Contexpurt is a powerful, versatile tool designed to optimize interactions with Large Language Models (LLMs) by providing a dynamic and interactive context-building environment. It enables users to craft precise, relevant prompts for diverse applications, including querying codebases, managing personal knowledge bases, and handling work-related repositories.
-
Folder and Tag Management
- Upload and organize files into virtual folders.
- Enable or disable specific folders for inclusion in context searches.
- Apply user-defined or AI-generated tags to documents for efficient filtering and retrieval.
-
AI-Generated Metadata
- Generate concise summaries for uploaded documents to provide an overview of their content.
- Automatically extract and assign keywords to documents for improved searchability.
-
Iterative Search and Expansion
- Use embeddings to retrieve relevant chunks of data based on a user-entered query.
- Dynamically expand retrieved results by including neighboring chunks before or after the selected text.
- Allow users to uncheck irrelevant chunks and reassemble the context.
-
Interactive Context Builder
- Assemble context dynamically by selecting, reordering, and refining chunks of text.
- Display the evolving prompt in a live preview window for validation.
- Exclude irrelevant chunks using checkboxes or drag-and-drop removal.
-
Persistent Context Storage
- Save assembled contexts for reuse in future queries.
- Maintain a version history of saved contexts, allowing users to revisit and refine past prompts.
-
LLM Integration
- Send the final assembled context along with the user’s query to the LLM.
- Integrate user feedback into refining future searches and chunking strategies.
-
Document Storage and Indexing
- Store documents as Azure Storage Blobs for scalable and secure storage.
- Index documents in the MSSQL database using vector embeddings, tags, folder structures, and metadata.
- Utilize the new Vector data type in Azure MSSQL and SQL Server 2025 for embedding storage and semantic similarity search.

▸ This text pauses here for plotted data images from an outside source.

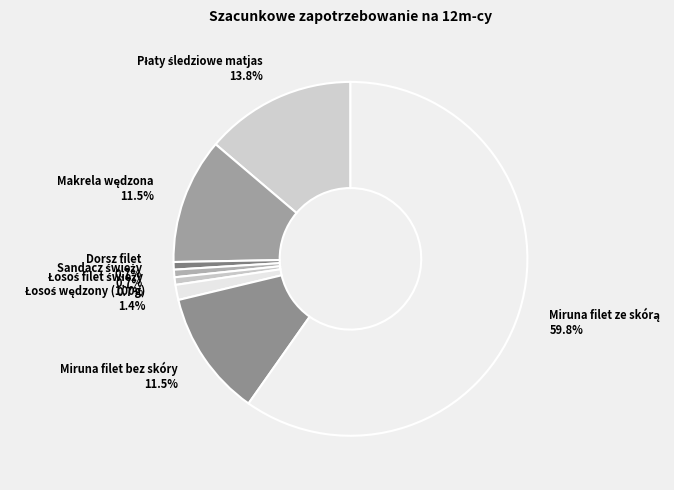

Is there a majority slice in this chart?

Yes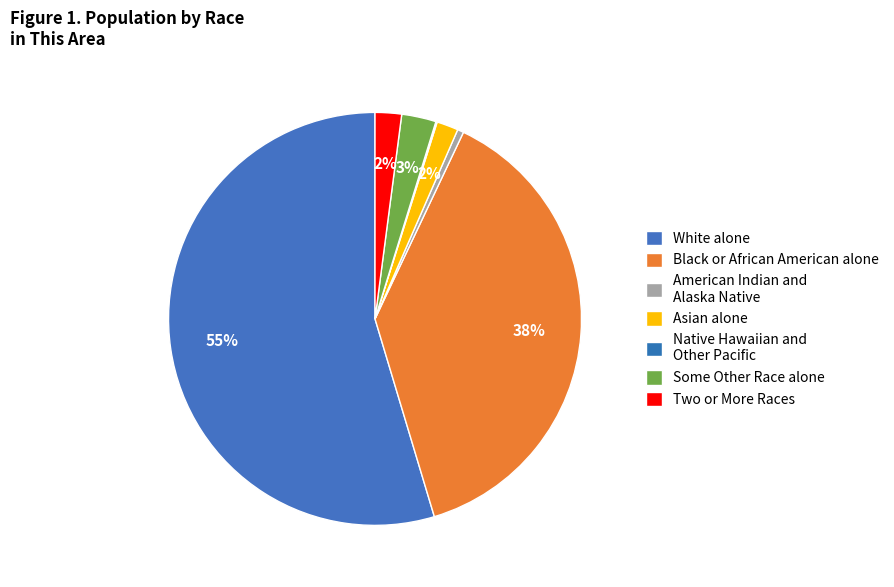

True or false: Two or More Races accounts for 2% of the total.

True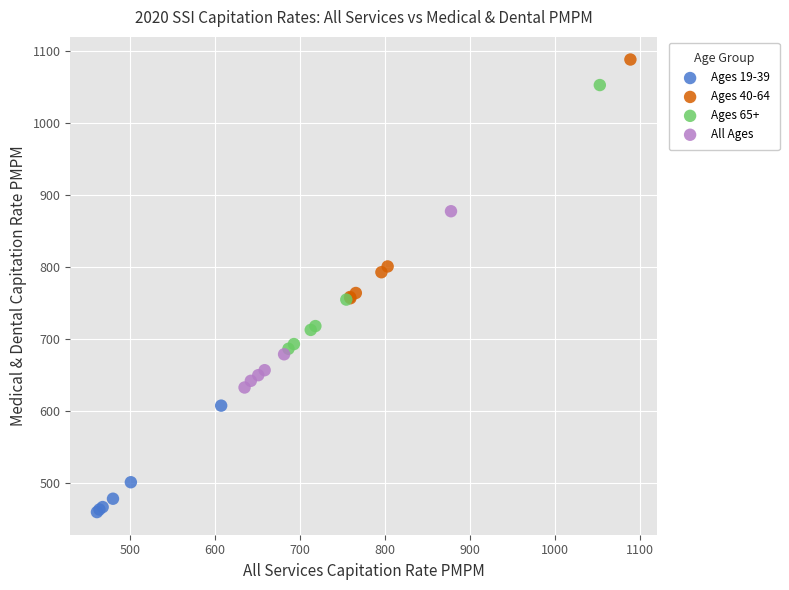

Which series has the widest spread of Y values?

Ages 65+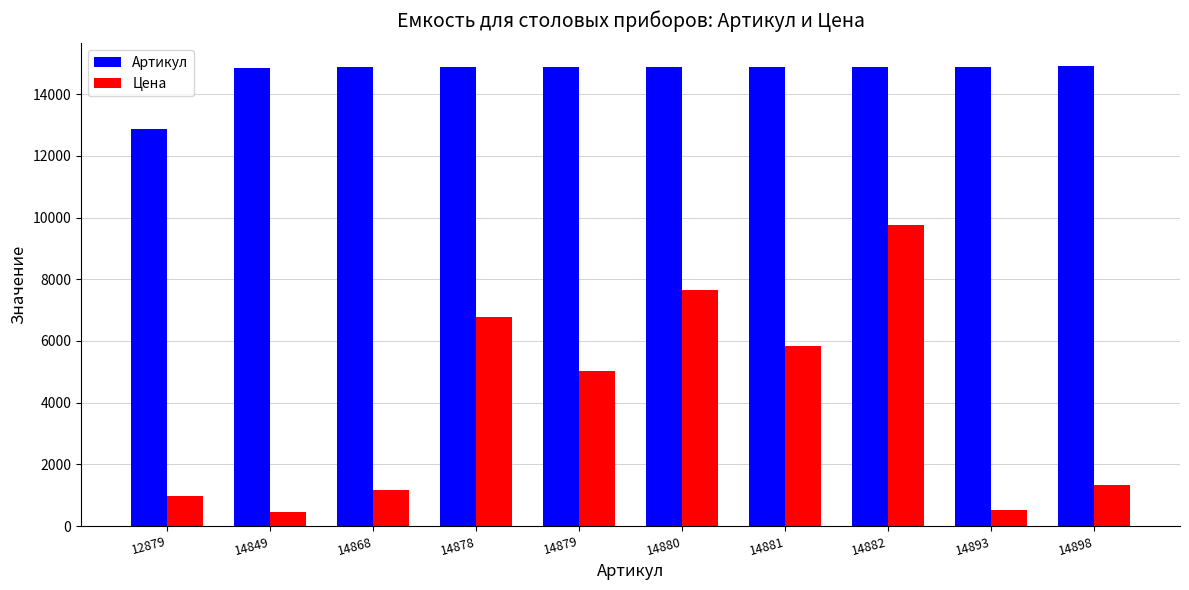

Which series has the largest range (max minus min)?

Цена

- Leverage SQL functions such as
VECTOR_DISTANCE
,VECTOR_NORM
, andVECTOR_NORMALIZE
for advanced semantic similarity calculations and vector operations.
-
API
- Expose endpoints for document upload and tagging, embedding generation and storage, semantic search, and neighboring chunk retrieval.
-
Frontend
- Folder and tag managers.
- Interactive context builder with drag-and-drop, checkboxes, and real-time preview.
- Semantic search bar with expandable results.
- Metadata display for retrieved chunks (e.g., source, section, relevance score).
-
Integration with LLMs
- Use OpenAI’s
text-embedding-ada-002
or similar for chunk-level embeddings. - Pass assembled context and queries to the LLM (e.g., OpenAI GPT models).
- Use OpenAI’s
- Advanced Search Features: Combine keyword-based filters with semantic search for hybrid retrieval. Implement AI-driven query suggestions.
- Context Summarization: Automatically summarize assembled contexts to save tokens.
- Collaboration Features: Enable real-time, multi-user context building sessions.
- Multi-Model Support: Integrate different LLMs for varied use cases (e.g., code-specific models like Codex).
-
Clone the repository:
git clone https://github.com/yourusername/contexpurt.git cd contexpurt
-
Install the necessary dependencies:
cd src/UI npm install
-
Build the .NET solution:
dotnet build src/Contexpurt.sln
-
Start the backend API:
dotnet run --project src/Api
-
Start the frontend:
cd src/UI npm run dev
-
Open your browser and navigate to
http://localhost:3000
to start using Contexpurt.
Contributions are welcome! Please read the contributing guidelines for more information.
This project is licensed under the MIT License. See the LICENSE file for details.